_AIM OF THE TASK:_ Give all of the records again precisely, excluding whatever pictures they contain.

===== RECORDS TO PROCESS

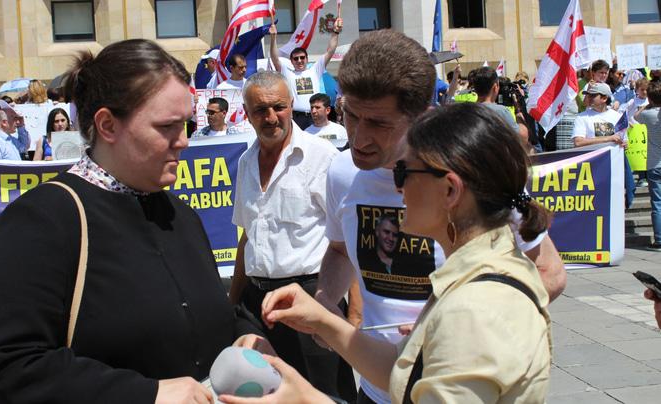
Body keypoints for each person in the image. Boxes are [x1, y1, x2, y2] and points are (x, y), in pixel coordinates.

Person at [0, 39, 269, 403]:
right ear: (108, 125)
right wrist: (145, 394)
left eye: (187, 124)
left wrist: (243, 335)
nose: (183, 141)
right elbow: (2, 362)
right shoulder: (44, 219)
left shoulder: (180, 214)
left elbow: (201, 312)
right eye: (167, 127)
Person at [219, 103, 552, 404]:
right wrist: (324, 321)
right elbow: (400, 373)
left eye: (404, 172)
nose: (396, 186)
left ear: (450, 190)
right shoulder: (475, 274)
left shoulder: (472, 311)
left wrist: (305, 399)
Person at [311, 31, 564, 404]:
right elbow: (339, 250)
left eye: (379, 123)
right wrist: (324, 302)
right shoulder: (341, 171)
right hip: (380, 383)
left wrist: (449, 328)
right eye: (350, 115)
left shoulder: (472, 173)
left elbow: (549, 273)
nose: (359, 138)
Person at [228, 70, 354, 401]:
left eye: (279, 107)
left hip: (312, 300)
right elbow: (247, 237)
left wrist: (351, 317)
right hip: (256, 306)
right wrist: (232, 305)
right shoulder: (245, 162)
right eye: (260, 110)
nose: (271, 117)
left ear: (292, 104)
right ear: (247, 113)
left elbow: (347, 240)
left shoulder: (323, 157)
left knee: (324, 397)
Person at [268, 17, 342, 130]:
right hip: (296, 118)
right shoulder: (287, 72)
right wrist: (273, 37)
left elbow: (330, 51)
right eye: (296, 58)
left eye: (302, 58)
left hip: (315, 116)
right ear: (291, 61)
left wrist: (335, 32)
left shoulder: (315, 70)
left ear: (307, 59)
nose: (299, 61)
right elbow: (274, 58)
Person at [572, 82, 636, 208]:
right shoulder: (582, 117)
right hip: (592, 169)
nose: (589, 98)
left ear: (604, 98)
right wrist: (609, 138)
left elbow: (624, 142)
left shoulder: (617, 116)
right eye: (588, 95)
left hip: (614, 168)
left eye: (593, 95)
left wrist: (624, 143)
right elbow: (578, 142)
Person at [635, 80, 661, 251]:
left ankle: (659, 239)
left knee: (657, 203)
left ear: (650, 98)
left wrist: (647, 104)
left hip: (654, 164)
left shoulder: (648, 114)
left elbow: (636, 115)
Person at [468, 66, 520, 134]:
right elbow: (522, 137)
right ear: (495, 87)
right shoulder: (502, 112)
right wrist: (518, 110)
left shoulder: (467, 111)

==========

_TASK RESPONSE:_
Body keypoints for each person in the image. Boxes are [x1, y1, x2, y2] and points are (x, y), in pixel coordinates.

Person at [0, 39, 269, 403]:
right ear: (108, 125)
right wrist: (145, 394)
left eye: (187, 124)
left wrist: (243, 335)
nose: (183, 141)
right elbow: (2, 362)
right shoulder: (44, 219)
left shoulder: (180, 214)
left elbow: (201, 312)
right eye: (167, 127)
Person at [219, 103, 552, 404]:
right wrist: (324, 321)
right elbow: (400, 373)
left eye: (404, 172)
nose: (396, 186)
left ear: (450, 190)
right shoulder: (475, 274)
left shoulder: (472, 311)
left wrist: (305, 399)
Person at [311, 31, 564, 404]:
right elbow: (339, 250)
left eye: (379, 123)
right wrist: (324, 302)
right shoulder: (341, 171)
right hip: (380, 383)
left wrist: (449, 328)
right eye: (350, 115)
left shoulder: (472, 173)
left elbow: (549, 273)
nose: (359, 138)
Person at [228, 70, 354, 401]:
left eye: (279, 107)
left hip: (312, 300)
right elbow: (247, 237)
left wrist: (351, 317)
right hip: (256, 306)
right wrist: (232, 305)
right shoulder: (245, 162)
right eye: (260, 110)
nose: (271, 117)
left ear: (292, 104)
right ear: (247, 113)
left elbow: (347, 240)
left shoulder: (323, 157)
left knee: (324, 397)
Person at [268, 17, 342, 130]:
right hip: (296, 118)
right shoulder: (287, 72)
right wrist: (273, 37)
left elbow: (330, 51)
right eye: (296, 58)
left eye: (302, 58)
left hip: (315, 116)
right ear: (291, 61)
left wrist: (335, 32)
left shoulder: (315, 70)
left ear: (307, 59)
nose: (299, 61)
right elbow: (274, 58)
Person at [572, 82, 636, 208]:
right shoulder: (582, 117)
right hip: (592, 169)
nose: (589, 98)
left ear: (604, 98)
right wrist: (609, 138)
left elbow: (624, 142)
left shoulder: (617, 116)
right eye: (588, 95)
left hip: (614, 168)
left eye: (593, 95)
left wrist: (624, 143)
right elbow: (578, 142)
Person at [635, 80, 661, 251]:
left ankle: (659, 239)
left knee: (657, 203)
left ear: (650, 98)
left wrist: (647, 104)
left hip: (654, 164)
left shoulder: (648, 114)
left elbow: (636, 115)
Person at [468, 66, 520, 134]:
right elbow: (522, 137)
right ear: (495, 87)
right shoulder: (502, 112)
right wrist: (518, 110)
left shoulder: (467, 111)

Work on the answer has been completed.